• INSTRUCTIONS TO FOLLOW: Can you turn the material, from its first line through the line containing "La colección de", into a Markdown table with the columns Row and Line, numbering each row and leaving out any blank lines?

[Opening RECORDS SUPPLIED section]

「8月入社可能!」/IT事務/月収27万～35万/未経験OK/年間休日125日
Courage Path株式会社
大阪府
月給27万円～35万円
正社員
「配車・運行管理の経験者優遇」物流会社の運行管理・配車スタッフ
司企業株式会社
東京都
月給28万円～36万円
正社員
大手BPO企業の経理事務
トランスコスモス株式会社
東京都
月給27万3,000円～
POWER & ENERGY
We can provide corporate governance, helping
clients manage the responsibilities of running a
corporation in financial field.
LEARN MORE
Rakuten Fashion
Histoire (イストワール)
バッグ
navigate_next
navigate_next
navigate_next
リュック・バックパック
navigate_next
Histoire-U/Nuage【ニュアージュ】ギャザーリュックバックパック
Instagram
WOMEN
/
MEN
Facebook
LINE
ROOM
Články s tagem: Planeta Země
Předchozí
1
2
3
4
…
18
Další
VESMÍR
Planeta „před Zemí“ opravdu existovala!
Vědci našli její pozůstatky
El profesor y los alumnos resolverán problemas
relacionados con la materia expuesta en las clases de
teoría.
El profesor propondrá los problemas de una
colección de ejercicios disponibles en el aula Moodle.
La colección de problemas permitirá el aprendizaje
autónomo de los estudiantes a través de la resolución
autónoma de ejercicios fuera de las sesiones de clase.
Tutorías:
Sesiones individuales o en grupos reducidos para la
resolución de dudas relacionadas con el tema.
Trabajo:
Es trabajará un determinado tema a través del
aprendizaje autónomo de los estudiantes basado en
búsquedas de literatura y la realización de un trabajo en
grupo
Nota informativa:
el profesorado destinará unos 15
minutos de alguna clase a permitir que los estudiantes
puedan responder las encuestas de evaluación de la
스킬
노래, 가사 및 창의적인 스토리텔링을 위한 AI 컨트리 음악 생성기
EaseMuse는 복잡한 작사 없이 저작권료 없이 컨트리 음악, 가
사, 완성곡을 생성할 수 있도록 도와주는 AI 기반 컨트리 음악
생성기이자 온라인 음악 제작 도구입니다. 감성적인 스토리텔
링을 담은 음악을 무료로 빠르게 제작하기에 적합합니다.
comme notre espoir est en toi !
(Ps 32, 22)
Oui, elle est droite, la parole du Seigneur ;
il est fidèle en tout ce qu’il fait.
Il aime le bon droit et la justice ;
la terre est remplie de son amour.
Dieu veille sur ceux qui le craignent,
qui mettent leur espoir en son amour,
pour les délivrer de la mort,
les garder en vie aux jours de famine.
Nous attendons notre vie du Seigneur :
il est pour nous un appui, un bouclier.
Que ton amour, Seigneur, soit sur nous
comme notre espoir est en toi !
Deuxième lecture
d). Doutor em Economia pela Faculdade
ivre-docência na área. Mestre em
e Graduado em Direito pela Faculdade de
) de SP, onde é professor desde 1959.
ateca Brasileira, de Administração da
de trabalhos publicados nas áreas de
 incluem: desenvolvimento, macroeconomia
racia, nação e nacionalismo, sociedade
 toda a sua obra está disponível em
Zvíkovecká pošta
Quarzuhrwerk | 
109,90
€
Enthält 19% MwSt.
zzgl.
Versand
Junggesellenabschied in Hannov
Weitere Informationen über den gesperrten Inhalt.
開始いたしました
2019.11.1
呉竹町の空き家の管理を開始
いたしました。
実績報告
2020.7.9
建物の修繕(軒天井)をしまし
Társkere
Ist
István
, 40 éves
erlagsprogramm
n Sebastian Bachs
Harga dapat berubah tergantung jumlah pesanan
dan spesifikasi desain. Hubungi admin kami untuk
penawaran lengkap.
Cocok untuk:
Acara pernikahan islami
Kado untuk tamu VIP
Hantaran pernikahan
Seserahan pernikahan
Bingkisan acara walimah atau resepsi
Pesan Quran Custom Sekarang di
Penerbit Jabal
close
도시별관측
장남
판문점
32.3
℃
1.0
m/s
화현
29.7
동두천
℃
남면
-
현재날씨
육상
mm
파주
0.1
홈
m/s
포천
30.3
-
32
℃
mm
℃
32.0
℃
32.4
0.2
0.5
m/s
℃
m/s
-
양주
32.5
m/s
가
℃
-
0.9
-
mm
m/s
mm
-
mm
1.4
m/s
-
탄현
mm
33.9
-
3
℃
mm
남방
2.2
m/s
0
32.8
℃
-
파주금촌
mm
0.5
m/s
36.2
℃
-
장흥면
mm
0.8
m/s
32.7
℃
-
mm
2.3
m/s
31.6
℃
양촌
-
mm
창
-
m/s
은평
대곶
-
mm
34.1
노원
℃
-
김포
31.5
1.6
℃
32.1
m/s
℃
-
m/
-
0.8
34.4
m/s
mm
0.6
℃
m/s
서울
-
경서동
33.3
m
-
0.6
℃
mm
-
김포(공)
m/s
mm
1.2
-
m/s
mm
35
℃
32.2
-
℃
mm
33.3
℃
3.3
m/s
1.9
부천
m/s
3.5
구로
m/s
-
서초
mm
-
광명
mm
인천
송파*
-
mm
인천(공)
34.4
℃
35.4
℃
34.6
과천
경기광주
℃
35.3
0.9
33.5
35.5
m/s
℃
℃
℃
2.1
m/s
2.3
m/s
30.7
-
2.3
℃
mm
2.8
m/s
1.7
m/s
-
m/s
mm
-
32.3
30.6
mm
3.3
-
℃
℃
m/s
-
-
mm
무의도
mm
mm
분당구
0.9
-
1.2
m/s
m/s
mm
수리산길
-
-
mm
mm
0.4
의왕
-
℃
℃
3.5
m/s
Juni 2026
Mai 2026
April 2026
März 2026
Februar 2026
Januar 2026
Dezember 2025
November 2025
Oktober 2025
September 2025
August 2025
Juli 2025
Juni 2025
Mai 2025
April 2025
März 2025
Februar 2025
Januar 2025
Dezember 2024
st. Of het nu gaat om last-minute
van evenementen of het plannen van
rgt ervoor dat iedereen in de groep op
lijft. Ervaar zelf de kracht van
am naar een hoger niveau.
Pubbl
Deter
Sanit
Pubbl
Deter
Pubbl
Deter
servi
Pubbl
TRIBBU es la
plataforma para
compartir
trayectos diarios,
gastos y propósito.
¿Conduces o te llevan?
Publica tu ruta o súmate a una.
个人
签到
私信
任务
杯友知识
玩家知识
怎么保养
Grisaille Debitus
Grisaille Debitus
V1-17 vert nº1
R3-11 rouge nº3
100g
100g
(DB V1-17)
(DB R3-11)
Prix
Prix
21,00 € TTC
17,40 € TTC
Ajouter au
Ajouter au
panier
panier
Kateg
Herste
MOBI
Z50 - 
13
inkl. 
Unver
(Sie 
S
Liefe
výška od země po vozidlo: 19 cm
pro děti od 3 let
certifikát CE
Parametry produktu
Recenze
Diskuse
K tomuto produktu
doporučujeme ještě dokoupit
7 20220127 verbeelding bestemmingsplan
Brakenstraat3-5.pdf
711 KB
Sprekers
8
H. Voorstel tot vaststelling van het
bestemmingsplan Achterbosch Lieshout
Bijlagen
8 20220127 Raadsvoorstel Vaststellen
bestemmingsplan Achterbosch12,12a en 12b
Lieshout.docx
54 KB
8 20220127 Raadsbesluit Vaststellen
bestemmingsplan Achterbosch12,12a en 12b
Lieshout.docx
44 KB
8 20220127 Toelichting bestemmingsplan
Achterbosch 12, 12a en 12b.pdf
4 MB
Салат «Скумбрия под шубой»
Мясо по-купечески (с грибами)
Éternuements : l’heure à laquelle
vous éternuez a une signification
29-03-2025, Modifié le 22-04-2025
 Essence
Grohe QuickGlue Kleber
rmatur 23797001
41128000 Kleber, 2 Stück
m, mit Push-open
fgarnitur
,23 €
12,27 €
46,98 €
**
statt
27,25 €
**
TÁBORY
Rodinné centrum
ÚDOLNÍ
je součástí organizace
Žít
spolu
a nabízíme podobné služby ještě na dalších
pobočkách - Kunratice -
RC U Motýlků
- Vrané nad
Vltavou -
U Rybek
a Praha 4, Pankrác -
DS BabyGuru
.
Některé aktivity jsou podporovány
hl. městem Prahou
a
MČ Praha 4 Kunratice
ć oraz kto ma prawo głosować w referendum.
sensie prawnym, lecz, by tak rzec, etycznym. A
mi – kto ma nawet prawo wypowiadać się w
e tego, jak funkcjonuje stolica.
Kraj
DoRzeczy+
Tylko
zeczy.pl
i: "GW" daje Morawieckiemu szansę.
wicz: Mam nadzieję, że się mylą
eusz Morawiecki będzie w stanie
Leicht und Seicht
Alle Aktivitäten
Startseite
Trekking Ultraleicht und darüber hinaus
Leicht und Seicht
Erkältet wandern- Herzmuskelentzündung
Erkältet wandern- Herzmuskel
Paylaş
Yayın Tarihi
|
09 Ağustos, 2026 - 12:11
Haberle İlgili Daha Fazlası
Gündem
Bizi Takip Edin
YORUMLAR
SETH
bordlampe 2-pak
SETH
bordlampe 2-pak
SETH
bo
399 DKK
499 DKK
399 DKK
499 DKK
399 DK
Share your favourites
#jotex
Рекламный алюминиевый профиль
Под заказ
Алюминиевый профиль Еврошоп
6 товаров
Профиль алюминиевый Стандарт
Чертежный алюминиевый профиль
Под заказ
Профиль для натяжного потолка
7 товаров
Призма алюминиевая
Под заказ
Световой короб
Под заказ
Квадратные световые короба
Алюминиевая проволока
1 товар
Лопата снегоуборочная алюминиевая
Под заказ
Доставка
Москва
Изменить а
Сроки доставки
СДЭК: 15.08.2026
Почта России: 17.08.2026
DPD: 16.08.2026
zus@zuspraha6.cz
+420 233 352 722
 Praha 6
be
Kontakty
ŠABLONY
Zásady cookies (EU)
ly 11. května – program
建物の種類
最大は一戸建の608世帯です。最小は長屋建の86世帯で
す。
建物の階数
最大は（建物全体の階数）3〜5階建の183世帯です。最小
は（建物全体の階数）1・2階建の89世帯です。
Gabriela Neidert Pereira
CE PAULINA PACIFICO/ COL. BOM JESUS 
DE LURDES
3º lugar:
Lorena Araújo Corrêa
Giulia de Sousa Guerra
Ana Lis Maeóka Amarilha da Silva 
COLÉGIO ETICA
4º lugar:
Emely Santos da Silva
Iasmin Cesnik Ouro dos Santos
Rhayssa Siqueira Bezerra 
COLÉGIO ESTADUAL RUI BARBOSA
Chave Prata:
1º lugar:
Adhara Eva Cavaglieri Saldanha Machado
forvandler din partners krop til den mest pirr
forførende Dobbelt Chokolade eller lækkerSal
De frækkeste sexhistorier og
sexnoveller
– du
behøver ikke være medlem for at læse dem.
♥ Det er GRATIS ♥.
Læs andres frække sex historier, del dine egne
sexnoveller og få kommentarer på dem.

[Closing RECORDS SUPPLIED section]

• ANSWER AREA:
| Row | Line |
|---|---|
| 1 | 「8月入社可能!」/IT事務/月収27万～35万/未経験OK/年間休日125日 |
| 2 | Courage Path株式会社 |
| 3 | 大阪府 |
| 4 | 月給27万円～35万円 |
| 5 | 正社員 |
| 6 | 「配車・運行管理の経験者優遇」物流会社の運行管理・配車スタッフ |
| 7 | 司企業株式会社 |
| 8 | 東京都 |
| 9 | 月給28万円～36万円 |
| 10 | 正社員 |
| 11 | 大手BPO企業の経理事務 |
| 12 | トランスコスモス株式会社 |
| 13 | 東京都 |
| 14 | 月給27万3,000円～ |
| 15 | POWER & ENERGY |
| 16 | We can provide corporate governance, helping |
| 17 | clients manage the responsibilities of running a |
| 18 | corporation in financial field. |
| 19 | LEARN MORE |
| 20 | Rakuten Fashion |
| 21 | Histoire (イストワール) |
| 22 | バッグ |
| 23 | navigate_next |
| 24 | navigate_next |
| 25 | navigate_next |
| 26 | リュック・バックパック |
| 27 | navigate_next |
| 28 | Histoire-U/Nuage【ニュアージュ】ギャザーリュックバックパック |
| 29 | Instagram |
| 30 | WOMEN |
| 31 | / |
| 32 | MEN |
| 33 | Facebook |
| 34 | LINE |
| 35 | ROOM |
| 36 | Články s tagem: Planeta Země |
| 37 | Předchozí |
| 38 | 1 |
| 39 | 2 |
| 40 | 3 |
| 41 | 4 |
| 42 | … |
| 43 | 18 |
| 44 | Další |
| 45 | VESMÍR |
| 46 | Planeta „před Zemí“ opravdu existovala! |
| 47 | Vědci našli její pozůstatky |
| 48 | El profesor y los alumnos resolverán problemas |
| 49 | relacionados con la materia expuesta en las clases de |
| 50 | teoría. |
| 51 | El profesor propondrá los problemas de una |
| 52 | colección de ejercicios disponibles en el aula Moodle. |
| 53 | La colección de problemas permitirá el aprendizaje |